Harry went out into the hall.
‘See if you can find the fuse box,’ he said to Artur.
‘The electricity may have been cut off,’ the sheriff said.
‘The doorbell worked,’ Harry said, then went up the stairs that curved away from the hall.
On the first floor he looked in three bedrooms. They had all been carefully cleaned, but in one the covers were folded back and there were clothes hanging over the chair.
On the second floor he went into a room that had evidently functioned as an office. There were books and files on the shelves and, in front of the window, on one of the rectangular tables, stood a computer with three large screens. Harry turned round. On the table by the door was a box, maybe seventy-five centimetres square, with a black metal frame and glass sides, with a small white plastic key on a frame inside. A 3D printer.

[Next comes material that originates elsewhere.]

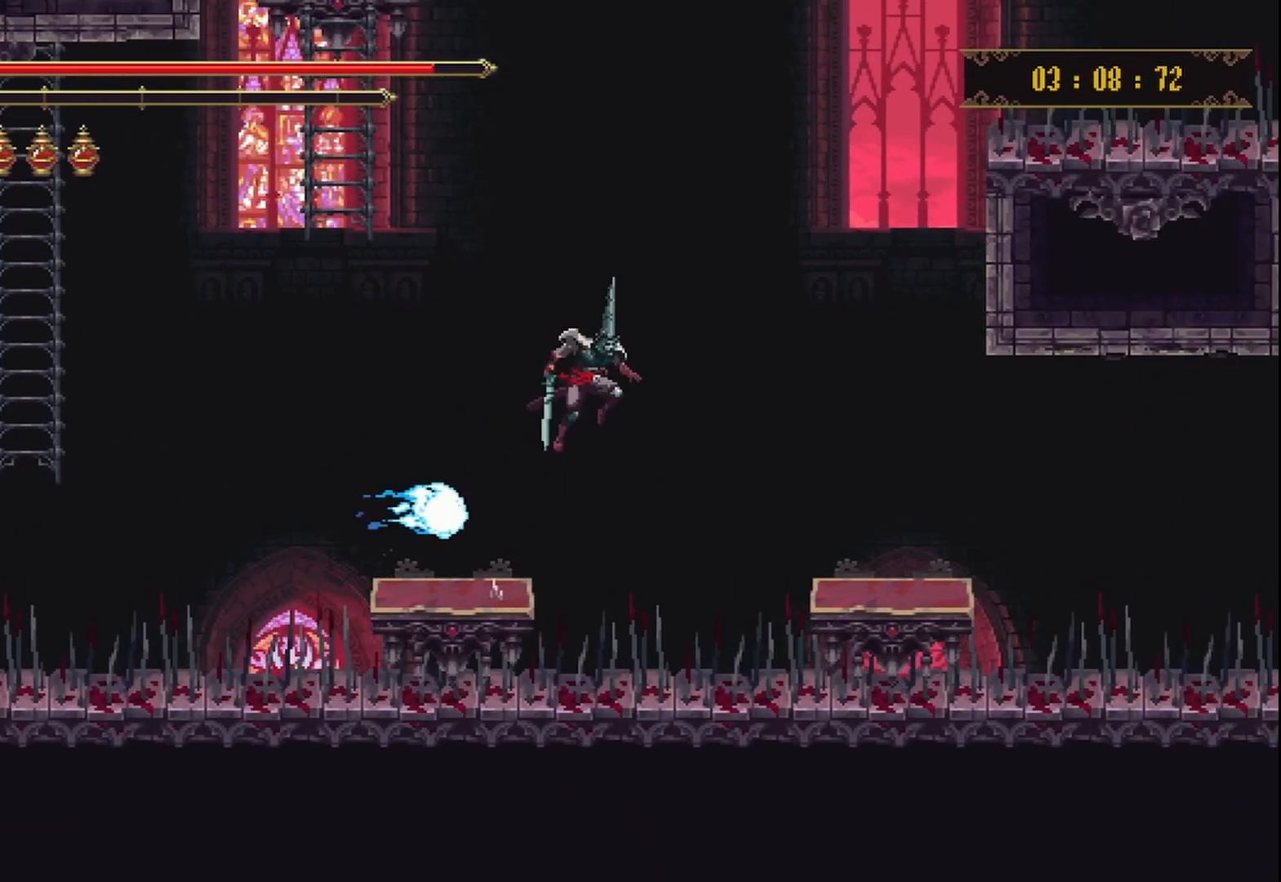
{"dt_ms": 500, "buttons": ["A"], "left_stick": "up-right", "right_stick": "center", "events": [[250, "left_stick", "up-left"], [417, "left_stick", "up-right"]]}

There was the sound of bells ringing in the distance. Harry went over to the window. From there he could see the church, presumably they were ringing the bells for the Sunday service. The Hell house was taller than it was wide, like a tower in the middle of the forest, as if they had wanted a place where they could see but without being seen. His eyes landed on a folder on the table in front of him. The name on the front of it. He opened it and read the first page. Then he looked up at the identical folders on the bookcase. He went over to the top of the stairs.